— ESTRATTO DEL DOCUMENTO —

----

Ormai è una lotta senza quartiere quella tra gli immigrati che stanno invadendo il nostro Paese e i cittadini italiani e le forze dell’ordine che cercano, senza l’aiuto del Governo, di gestire questa orda di persone che spesso si rendono protagonisti di gesti assolutamente illegali. In Italia nell’ultimo anno sono stati circa centomila i profughi che sono arrivati in Italia, contro gli 8mila della Spagna e i 4mila della Grecia. Un esodo che non conosce confini e che ormai sta assumendo dei contorni da tragedia, sia per i cittadini italiani che, in piena crisi economica, si trovano a dover fronteggiare anche questo problema, sia per gli stessi immigrati che vivono in situazioni di degrado assoluto.

Ed a tutto questo ora si aggiunge anche il terrore che ogni cittadino d’Europa e quindi italiano deve avere quotidianamente per il pericolo del terrorismo islamico, che ormai da anni prepara attentati in giro per il nostro continente, forse aiutato involontariamente dal alcune organizzazioni non governative.

E, come se non bastasse, ci si mettono i nostri politici che, invece di dare una mano ai cittadini italiani bisognosi, stanziano soldi su soldi per trovare casa e lavoro agli immigrati.

----

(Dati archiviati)
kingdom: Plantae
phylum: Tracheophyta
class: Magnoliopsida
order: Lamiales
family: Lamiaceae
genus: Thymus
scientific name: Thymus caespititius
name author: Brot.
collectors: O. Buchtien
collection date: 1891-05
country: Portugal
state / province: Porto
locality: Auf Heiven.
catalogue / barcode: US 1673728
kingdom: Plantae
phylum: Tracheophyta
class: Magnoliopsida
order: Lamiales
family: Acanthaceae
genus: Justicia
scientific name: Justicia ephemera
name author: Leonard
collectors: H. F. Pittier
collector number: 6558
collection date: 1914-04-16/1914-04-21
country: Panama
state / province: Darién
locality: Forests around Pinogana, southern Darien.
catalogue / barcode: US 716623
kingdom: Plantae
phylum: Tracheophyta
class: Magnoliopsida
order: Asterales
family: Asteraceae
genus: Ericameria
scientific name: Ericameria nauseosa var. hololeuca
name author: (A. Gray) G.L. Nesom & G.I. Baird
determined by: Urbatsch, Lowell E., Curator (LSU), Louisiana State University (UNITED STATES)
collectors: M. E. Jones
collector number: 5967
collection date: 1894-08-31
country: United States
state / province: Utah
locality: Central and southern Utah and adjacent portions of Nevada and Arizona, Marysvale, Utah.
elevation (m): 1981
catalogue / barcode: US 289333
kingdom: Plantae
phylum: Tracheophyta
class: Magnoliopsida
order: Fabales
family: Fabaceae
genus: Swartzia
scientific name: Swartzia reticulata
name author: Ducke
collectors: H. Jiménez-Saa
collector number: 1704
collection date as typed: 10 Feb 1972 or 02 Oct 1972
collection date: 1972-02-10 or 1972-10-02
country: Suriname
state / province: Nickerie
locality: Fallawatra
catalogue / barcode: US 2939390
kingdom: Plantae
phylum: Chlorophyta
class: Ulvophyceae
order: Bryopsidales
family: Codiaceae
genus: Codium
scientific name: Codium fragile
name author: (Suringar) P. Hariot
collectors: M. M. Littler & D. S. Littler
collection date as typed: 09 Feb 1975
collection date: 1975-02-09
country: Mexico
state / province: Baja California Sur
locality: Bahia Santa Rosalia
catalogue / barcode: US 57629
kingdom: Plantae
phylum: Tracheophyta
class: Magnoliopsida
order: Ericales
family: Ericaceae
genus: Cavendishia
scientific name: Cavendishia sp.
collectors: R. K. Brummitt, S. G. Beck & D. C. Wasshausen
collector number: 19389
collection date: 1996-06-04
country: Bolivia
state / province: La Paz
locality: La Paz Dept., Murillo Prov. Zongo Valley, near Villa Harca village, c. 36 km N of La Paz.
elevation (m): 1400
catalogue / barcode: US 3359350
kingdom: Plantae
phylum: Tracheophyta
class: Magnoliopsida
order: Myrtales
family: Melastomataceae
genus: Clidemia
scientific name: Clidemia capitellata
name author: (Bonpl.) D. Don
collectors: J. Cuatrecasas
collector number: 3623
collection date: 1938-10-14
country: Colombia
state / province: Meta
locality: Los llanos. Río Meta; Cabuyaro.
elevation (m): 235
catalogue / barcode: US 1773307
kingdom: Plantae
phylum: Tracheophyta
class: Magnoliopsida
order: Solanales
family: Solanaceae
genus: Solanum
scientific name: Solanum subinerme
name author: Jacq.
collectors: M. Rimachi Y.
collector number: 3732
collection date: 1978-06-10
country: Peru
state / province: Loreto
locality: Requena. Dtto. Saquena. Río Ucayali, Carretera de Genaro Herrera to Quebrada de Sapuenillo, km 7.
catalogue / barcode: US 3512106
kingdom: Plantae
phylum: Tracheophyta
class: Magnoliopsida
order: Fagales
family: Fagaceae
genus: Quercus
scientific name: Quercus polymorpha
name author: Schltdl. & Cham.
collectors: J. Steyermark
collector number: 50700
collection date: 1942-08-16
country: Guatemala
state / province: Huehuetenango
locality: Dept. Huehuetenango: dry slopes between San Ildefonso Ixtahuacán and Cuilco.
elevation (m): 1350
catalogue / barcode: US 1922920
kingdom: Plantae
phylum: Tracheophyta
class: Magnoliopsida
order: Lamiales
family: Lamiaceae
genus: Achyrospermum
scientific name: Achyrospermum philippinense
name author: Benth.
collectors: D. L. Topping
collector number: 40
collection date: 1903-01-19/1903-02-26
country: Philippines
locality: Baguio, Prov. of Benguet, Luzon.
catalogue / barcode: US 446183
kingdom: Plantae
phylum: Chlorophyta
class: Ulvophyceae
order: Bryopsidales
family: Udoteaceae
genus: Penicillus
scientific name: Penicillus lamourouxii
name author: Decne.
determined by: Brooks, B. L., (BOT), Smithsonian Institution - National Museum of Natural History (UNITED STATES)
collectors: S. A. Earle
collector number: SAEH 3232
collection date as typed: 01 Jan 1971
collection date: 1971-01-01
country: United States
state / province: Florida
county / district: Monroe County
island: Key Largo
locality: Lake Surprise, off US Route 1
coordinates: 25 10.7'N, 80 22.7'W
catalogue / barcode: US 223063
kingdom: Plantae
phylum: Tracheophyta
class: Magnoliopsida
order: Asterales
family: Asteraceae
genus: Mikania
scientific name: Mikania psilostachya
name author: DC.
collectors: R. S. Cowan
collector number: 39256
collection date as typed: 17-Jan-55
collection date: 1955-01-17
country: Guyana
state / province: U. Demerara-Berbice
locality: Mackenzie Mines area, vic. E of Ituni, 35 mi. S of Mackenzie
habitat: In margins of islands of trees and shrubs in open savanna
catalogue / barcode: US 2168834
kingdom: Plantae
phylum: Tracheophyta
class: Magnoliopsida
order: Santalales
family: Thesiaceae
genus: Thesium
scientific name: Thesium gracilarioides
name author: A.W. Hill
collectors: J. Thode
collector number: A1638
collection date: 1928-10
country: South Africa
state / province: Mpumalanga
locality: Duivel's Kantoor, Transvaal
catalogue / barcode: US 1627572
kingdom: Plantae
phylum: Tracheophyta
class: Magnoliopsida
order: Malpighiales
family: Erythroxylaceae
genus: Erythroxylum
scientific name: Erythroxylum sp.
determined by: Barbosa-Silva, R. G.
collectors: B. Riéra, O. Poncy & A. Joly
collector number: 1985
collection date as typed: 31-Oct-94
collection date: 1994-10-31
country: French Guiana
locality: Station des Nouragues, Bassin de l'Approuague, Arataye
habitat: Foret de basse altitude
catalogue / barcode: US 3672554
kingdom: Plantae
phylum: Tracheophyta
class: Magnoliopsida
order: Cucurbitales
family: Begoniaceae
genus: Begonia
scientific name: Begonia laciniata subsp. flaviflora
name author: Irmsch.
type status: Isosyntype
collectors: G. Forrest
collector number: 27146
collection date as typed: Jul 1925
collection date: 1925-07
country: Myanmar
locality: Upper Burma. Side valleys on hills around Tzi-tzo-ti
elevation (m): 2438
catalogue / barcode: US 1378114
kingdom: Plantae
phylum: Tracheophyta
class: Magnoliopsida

----

— METTI IN PRATICA —
[a] Rispondi a queste domande sull'articolo sull'immigrazione:
(i) Quanti profughi sono arrivati in Italia nell'ultimo anno?
(ii) Quanti ne sono arrivati in Spagna e quanti in Grecia?
(iii) A che cosa servono, secondo l'articolo, i soldi stanziati dai politici?
[b] Prosegui l'articolo sull'immigrazione a partire dall'ultima frase riportata.
I dati non sono necessari per svolgere i compiti.

— RISPOSTE IN ORDINE —
[a]
(i) Circa centomila.
(ii) 8mila in Spagna e 4mila in Grecia.
(iii) A trovare casa e lavoro agli immigrati.

[b]
Notizia di oggi è un rivolta di alcuni immigrati per una questione di ‘gusti’, finita solo dopo la ‘mediazione’ dei carabinieri intervenuti sul posto, la singolare protesta di un gruppo di profughi arrivati nella tarda mattinata di ieri nel centro di accoglienza a Castelvecchio di Rocca Barbena, nell’estremo entroterra albenganese.

I suddetti profughi, non appena scesi dal furgone della cooperativa “Il Faggio” per essere alloggiati nella struttura del piccolo paese, hanno inscenato una protesta manifestando con urla e grida il loro disappunto per la destinazione loro assegnata.

Non sono mancati momenti di tensione, con i responsabili della cooperativa impegnati nel tentativo di placare l’ira dei profughi, che si sono poi piazzati davanti al furgone impedendo al mezzo di ripartire, esigendo di tornare indietro.

Solo l’arrivo e il successivo intervento dei carabinieri ha fatto sì che i profughi siano poi entrati nel centro a loro assegnato di Castelvecchio di Rocca Barbena.